Badan Meteorologi, Klimatologi dan Geofisika (BMKG) merilis 'Climate Outlook 2024' atau 'Pandangan Iklim 2024' pada akhir 2023 kemarin. Menurut Kepala BMKG Dwikorita Karnawati, climate outlook tersebut dapat digunakan oleh kementerian atau lembaga pemerintah baik di tingkat pusat maupun daerah sebagai panduan untuk membuat perencanaan kegiatan pembangunan pada sektor yang terkait fenomena iklim.
Dalam outlook tersebut, Dwikorita menyampaikan gangguan iklim dari Samudera Pasifik yaitu El Nino-Southern Oscillation (ENSO) atau dikenal El Nino, masih akan bertahan di awal tahun 2024. Namun, sudah berada pada fase lemah-moderat. "Hingga akhir tahun 2024 diprediksikan berada pada fase netral," kata dia dalam siaran pers resmi BMKG (31/12).
Demikian pula dengan fenomena Dipol Samudra Hindia atau yang lebih sering disebut sebagai Indian Ocean Dipole (Indian Niño) yang merupakan penyebab gangguan iklim dari Samudera Hindia, diprediksikan akan berada pada fase netral dari awal hingga akhir tahun 2024.
Dipol Samudra Hindia atau IOD didefinisikan sebagai perbedaan suhu permukaan laut (Sea Surface Temperature/SST) antara wilayah timur dengan barat Samudera Hindia. IOD memiliki dua fase yaitu positif dan negatif, dan umumnya bergerak selaras dengan fase Osilasi Selatan El Nino (ENSO).
Dua fenomena gangguan dari samudera tersebut, El Nino dan IOD, menyebabkan kondisi kemarau di Indonesia menjadi lebih kering dan lebih intens.
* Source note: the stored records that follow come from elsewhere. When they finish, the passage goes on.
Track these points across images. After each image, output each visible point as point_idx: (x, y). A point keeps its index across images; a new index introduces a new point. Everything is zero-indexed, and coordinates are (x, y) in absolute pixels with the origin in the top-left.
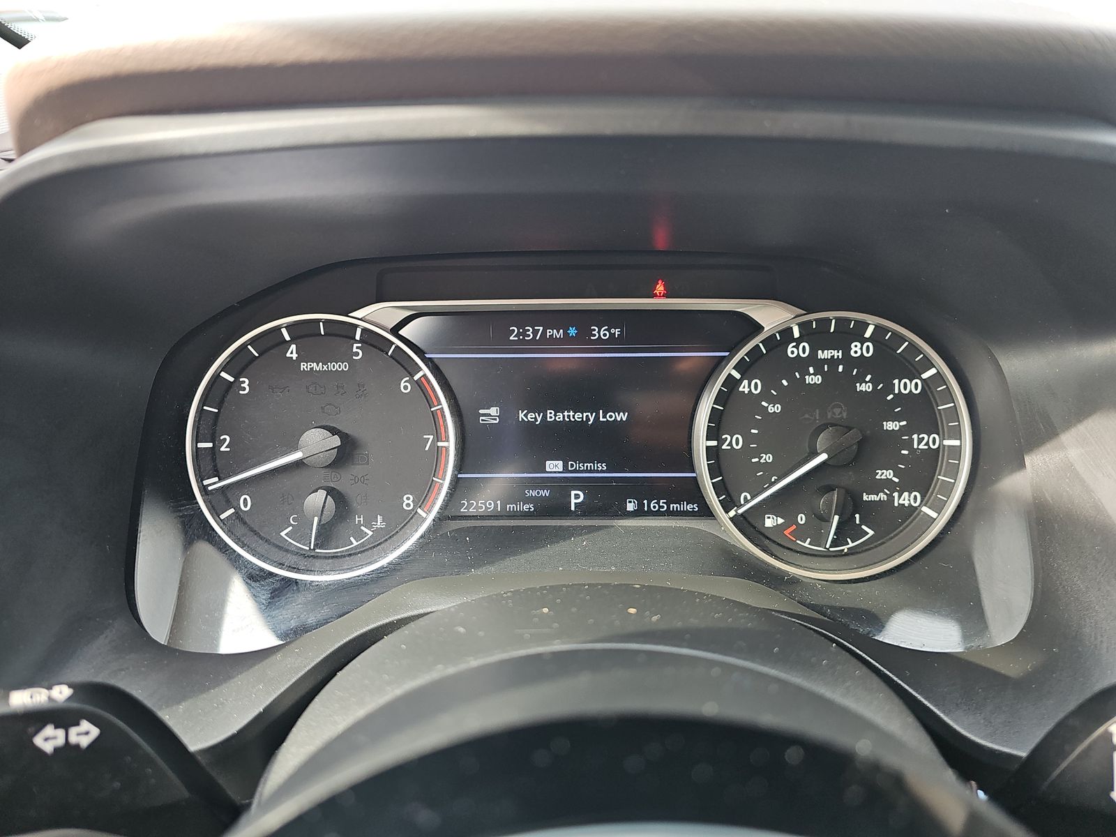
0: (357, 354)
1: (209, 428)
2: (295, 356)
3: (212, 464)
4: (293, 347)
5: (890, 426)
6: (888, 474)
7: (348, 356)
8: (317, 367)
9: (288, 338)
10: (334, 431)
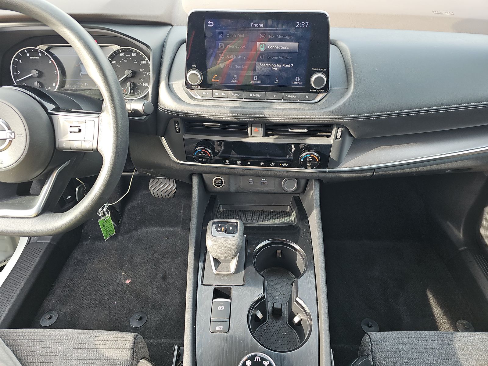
0: (40, 55)
1: (15, 70)
2: (29, 56)
3: (16, 77)
4: (28, 54)
5: (141, 70)
6: (141, 80)
7: (38, 56)
8: (33, 58)
9: (26, 52)
10: (37, 70)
Fenomena serupa dialami Indonesia pada 2019.
Berpotensi La Nina
Dwikorita menjelaskan, terdapat peluang kecil Indonesia akan mengalami fenomena La Nina yang merupakan pemicu anomali iklim basah. "Berdasarkan dinamika atmosfer tersebut, jumlah curah hujan tahunan 2024 diprediksi umumnya berkisar pada kondisi normal," kata dia.
Beberapa wilayah yang diprediksi mengalami hujan tahunan di atas normal meliputi sebagian kecil Aceh, Sumatera Barat bagian selatan, sebagian kecil Riau, sebagian kecil Kalimantan Selatan, sebagian kecil Gorontalo, sebagian kecil Sulawesi Tengah, Sulawesi Barat bagian utara, sebagian kecil Sulawesi Selatan, sebagian kecil Papua Barat dan Papua bagian utara.
Meski terkesan lebih 'basah', namun ada beberapa wilayah yang berpotensi tetap mengalami kekeringan karena secara iklim memiliki curah hujan rendah. "Wilayah ini sebagian Lampung, sebagian Jawa, sebagian Bali, sebagian Nusa Tenggara Barat, sebagian Nusa Tenggara Timur dan Papua bagian selatan," kata dia.
Rekomendasi BMKG
Deputi Bidang Klimatologi BMKG Ardhasena Sopaheluwakan mengatakan dalam pandangan iklim tersebut BMKG menyertakan sejumlah rekomendasi umum untuk sektor-sektor terkait atau terdampak oleh fenomena iklim tersebut. Misalnya, kata dia, dengan adanya potensi jumlah curah hujan tahunan yang melebihi rata-rata atau melebihi batas normal, potensi bencana hidrometeorologi seperti banjir dan tanah longsor ikut meningkat. "Dengan demikian bisa diantisipasi," kata dia.
Ardhasena menyebutkan pemerintah dapat meningkatkan optimalisasi fungsi infrastruktur sumber daya air pada wilayah urban atau yang rentan terhadap banjir, seperti penyiapan kapasitas pada sistem drainase, sistem peresapan dan tampungan air, agar secara optimal dapat mencegah terjadinya banjir.
Di daerah-daerah yang berpotensi tetap mengalami kekeringan, kata dia, pemerintah dapat mengantisipasi dengan memastikan keandalan operasional waduk, embung, kolam retensi untuk pengelolaan curah hujan tinggi saat musim hujan dan penggunaannya di saat musim kemarau.
Ia juga mewanti-wanti potensi kebakaran hutan dan lahan pada 2024. " meskipun kemarau 2024 diprediksi tidak sekering kemarau 2023, maka tetap perlu diwaspadai potensi kebakaran hutan dan lahan di tahun 2024 khususnya pada periode kemarau pertama di bulan Februari 2024 untuk wilayah pesisir Sumatera bagian Timur, maupun periode kemarau periode kedua mulai Mei 2024 untuk wilayah lainnya yang rawan terbakar," kata dia.